* [SELECTED EXCERPT]
⁂
During the pandemic I rediscovered my love for drawing I first learnt when I was studying architecture. But it is not until now, after the pandemic, that I feel I understand it a bit more. Drawing has become a way of understanding better how perception works. It requires a combination of observation and meditation, I draw best when I stop looking and I start evoking. I draw what I want to see, and so for PhotoKTM I decided to use one of the walls at gallery Mcube to draw a melting iceberg. Icebergs being this poignant topic of the Anthropocene, but also being such a monument for time and Earth’s geological history.
The process of drawing is a process of apparitions, as it requires making the image appear. This is also inter-connected to the notion of self-insertion previously discussed. But it also relates to my visit to PhotoKTM, I wanted to make something that would only be possible if I was on-site. Drawing an iceberg requires the lines to be in some state of stillness that reflect the ice, but also of movement that may reflect the energy of melting. This energy is also inter-connected to the energy consumed by the digital clouds.
⁂
* [RECORDS SUPPLIED]
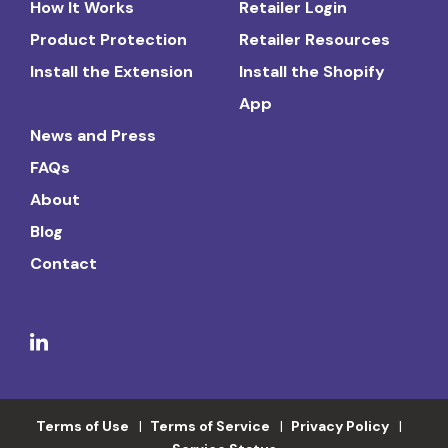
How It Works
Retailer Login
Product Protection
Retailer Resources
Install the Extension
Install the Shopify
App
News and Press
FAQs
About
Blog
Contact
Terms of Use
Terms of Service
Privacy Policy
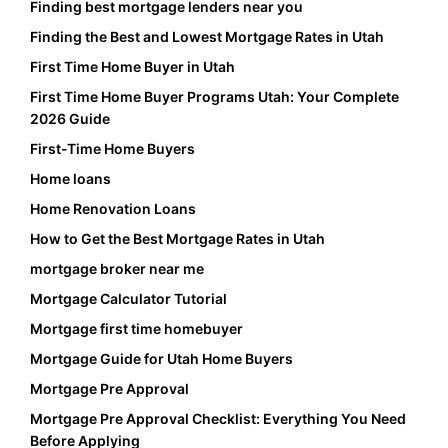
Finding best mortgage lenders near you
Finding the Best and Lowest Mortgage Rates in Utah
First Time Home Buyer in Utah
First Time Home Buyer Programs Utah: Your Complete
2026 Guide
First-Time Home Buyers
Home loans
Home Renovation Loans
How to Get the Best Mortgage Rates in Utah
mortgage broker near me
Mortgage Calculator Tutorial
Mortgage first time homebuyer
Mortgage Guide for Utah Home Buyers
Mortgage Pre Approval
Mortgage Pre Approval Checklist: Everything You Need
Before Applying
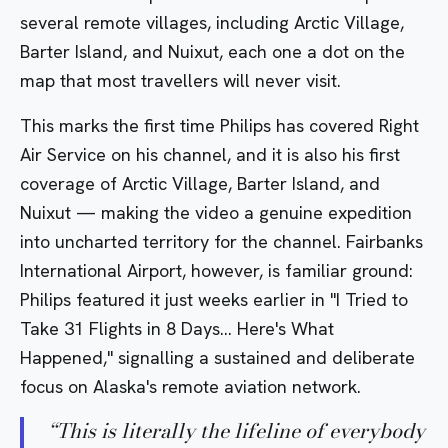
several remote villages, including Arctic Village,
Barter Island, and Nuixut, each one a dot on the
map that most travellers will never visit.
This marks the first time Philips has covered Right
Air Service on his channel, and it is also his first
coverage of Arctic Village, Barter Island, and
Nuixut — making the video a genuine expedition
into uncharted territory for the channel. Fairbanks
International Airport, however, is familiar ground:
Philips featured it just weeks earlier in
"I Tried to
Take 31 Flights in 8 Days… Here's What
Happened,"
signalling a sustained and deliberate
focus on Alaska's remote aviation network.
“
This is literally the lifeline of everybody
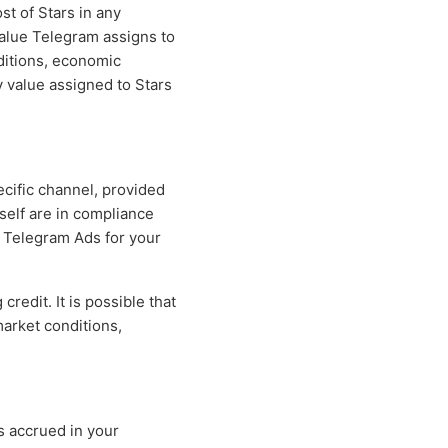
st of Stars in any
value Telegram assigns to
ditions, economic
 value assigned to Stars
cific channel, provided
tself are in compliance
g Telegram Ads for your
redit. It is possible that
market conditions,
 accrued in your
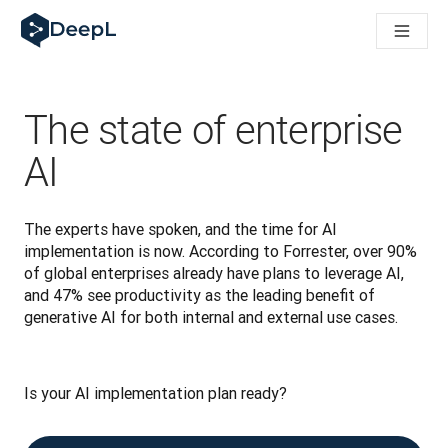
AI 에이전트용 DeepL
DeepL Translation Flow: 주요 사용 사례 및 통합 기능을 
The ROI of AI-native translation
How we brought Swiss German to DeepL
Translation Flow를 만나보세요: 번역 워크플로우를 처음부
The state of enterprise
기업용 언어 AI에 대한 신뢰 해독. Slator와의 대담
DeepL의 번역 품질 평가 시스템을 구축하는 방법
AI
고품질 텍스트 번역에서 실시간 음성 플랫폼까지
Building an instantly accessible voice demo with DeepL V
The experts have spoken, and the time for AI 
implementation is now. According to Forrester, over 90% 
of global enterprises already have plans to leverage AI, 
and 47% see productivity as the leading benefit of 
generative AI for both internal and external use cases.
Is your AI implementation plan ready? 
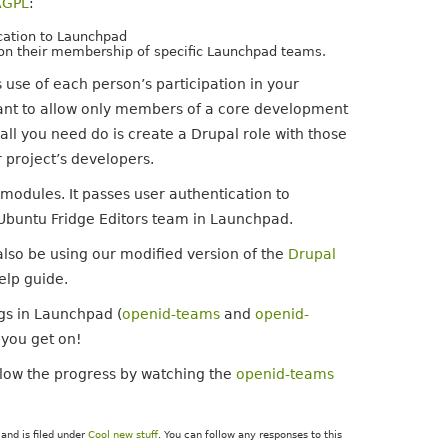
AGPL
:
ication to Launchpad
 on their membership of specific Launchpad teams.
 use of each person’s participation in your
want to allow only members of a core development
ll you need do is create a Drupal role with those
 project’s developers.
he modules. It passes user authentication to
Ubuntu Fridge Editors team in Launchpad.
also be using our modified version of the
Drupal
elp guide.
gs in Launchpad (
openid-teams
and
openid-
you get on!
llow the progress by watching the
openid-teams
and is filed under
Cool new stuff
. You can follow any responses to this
⁂
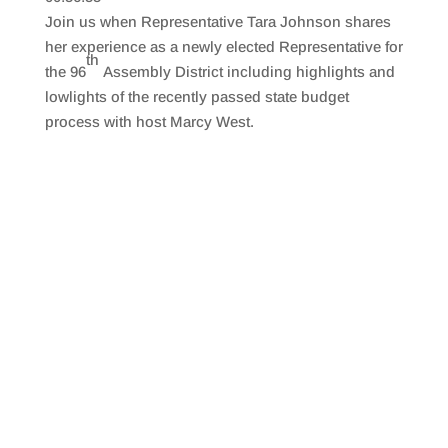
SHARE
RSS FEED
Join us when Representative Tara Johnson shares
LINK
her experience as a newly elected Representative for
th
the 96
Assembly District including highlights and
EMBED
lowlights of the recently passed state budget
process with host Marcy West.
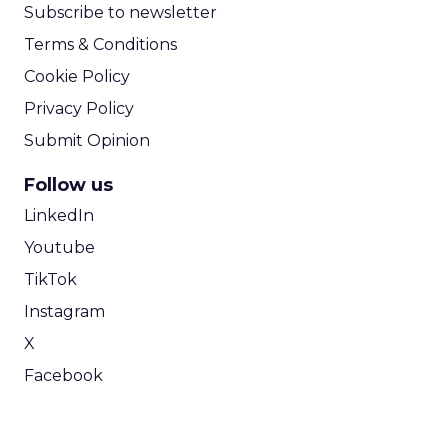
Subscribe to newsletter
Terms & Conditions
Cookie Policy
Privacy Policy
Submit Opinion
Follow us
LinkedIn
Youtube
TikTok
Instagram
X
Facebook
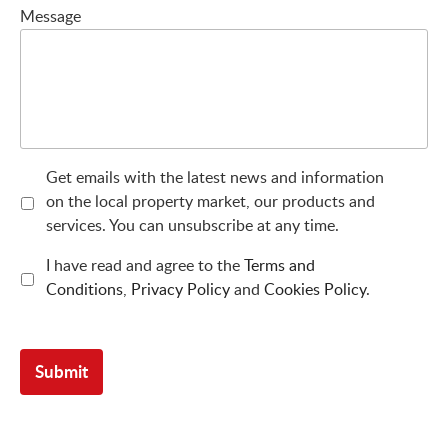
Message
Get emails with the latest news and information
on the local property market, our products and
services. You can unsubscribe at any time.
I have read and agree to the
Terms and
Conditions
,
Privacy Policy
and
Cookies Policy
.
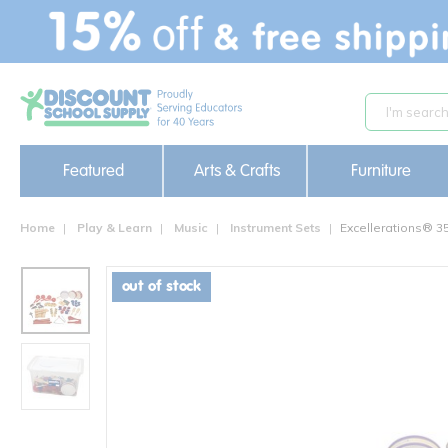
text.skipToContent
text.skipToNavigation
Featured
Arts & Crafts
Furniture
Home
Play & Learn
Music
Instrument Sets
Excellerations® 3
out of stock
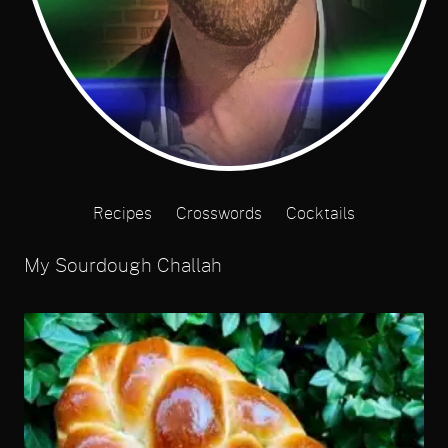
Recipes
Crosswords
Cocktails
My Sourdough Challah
⁂
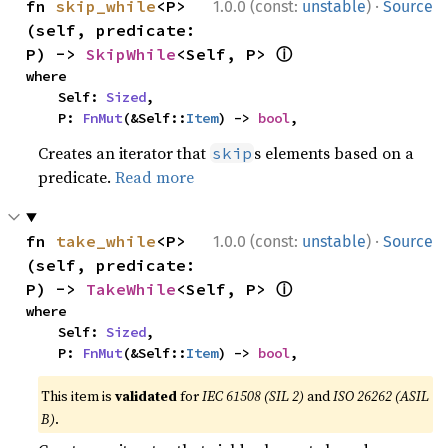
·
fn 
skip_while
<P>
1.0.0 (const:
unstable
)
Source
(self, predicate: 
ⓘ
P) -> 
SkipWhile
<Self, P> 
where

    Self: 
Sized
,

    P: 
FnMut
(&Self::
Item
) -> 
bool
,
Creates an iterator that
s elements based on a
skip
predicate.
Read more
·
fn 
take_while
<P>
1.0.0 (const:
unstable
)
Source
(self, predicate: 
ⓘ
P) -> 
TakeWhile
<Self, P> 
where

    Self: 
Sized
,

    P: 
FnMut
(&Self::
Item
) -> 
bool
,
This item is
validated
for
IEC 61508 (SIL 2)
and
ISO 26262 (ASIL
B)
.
⁂
* [WORK TASK 1] According to the passage on drawing, where was the melting iceberg drawn for PhotoKTM?
* [WORK TASK 2] Render this sentence from the passage on drawing in Spanish: "The process of drawing is a process of apparitions, as it requires making the image appear."
* [WORK TASK 3] Please pick up the passage on drawing after its final sentence and carry it forward.
The items are separate material and not part of the passage on drawing.

* [TASK RESULT 1] On one of the walls at gallery Mcube.

* [TASK RESULT 2] El proceso de dibujar es un proceso de apariciones, ya que requiere hacer que la imagen aparezca.

* [TASK RESULT 3]
Drawing this piece is a very moving process for me because it makes me feel that I am in the presence of something that in some years will almost be gone. Something that took almost 1.5 million years to form will be gone in a decade. The iceberg speaks to me about our inability to act on a crisis that was declared more than 50 years ago. This speaks of course of how change works, as an incremental process, but also to our lack of imaginaries on the face of this beautiful, overwhelming, alive nature that we are experiencing today. This monstrously alive nature with its floods, its earthquakes, its fires, its tsunamis, and its rising sea levels. With its disappearing species, with its uncontrollable forces that remind us of our brevity. What better way of communicating this than making a big drawing that will be erased as the next exhibition comes?